By Francis Beland, Executive Director, OASIS Open
Open standards can play a significant role in ocean protection. They can facilitate collaboration, interoperability, and transparency among stakeholders and organizations working towards a common goal. In the context of ocean protection, open standards can provide a framework for the development and implementation of sustainable practices and technologies that can help reduce the negative impact of human activities on the marine environment.
Open standards can also facilitate the sharing of data and information related to ocean health, such as water quality, temperature, and biodiversity.

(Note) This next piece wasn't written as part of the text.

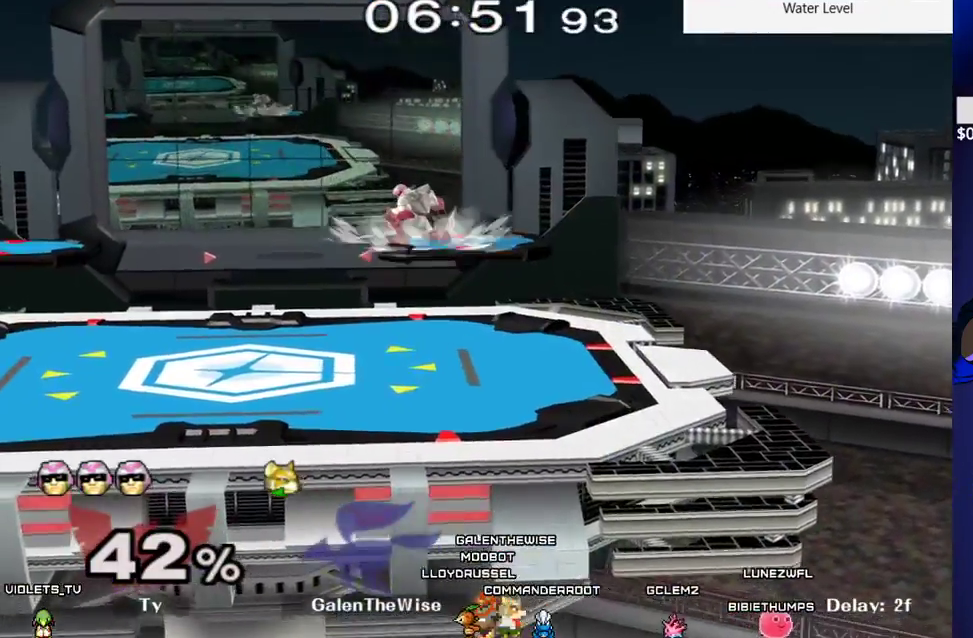
{"dt_ms": 500, "buttons": [], "events": []}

Furthermore, open standards can help ensure that ocean protection efforts are inclusive and equitable by allowing for the participation and input of diverse stakeholders, including local communities, indigenous peoples, and small-scale fishers.
Today, they are particularly useful in the field of oceanic sciences, where data interoperability and sharing are critical for advancing scientific research and understanding of the ocean:
- NetCDF (Network Common Data Form) is a set of open standards for storing and sharing scientific data in a platform-independent manner.
- The Open Geospatial Consortium (OGC) develops and maintains a set of open standards for geospatial data and services.
- The Climate and Forecast (CF) conventions provide a set of guidelines for the creation and sharing of climate and forecast data.
- Ocean Data View (ODV) is an open-source software tool that provides a platform for visualizing and analyzing oceanographic data.
Scientists may share and combine data more easily utilizing open standards like these, enabling more effective research and understanding of the ocean. A wider number of stakeholders, such as policymakers, the general public, and other researchers, can benefit from access to and transparency of ocean data and research thanks to open standards.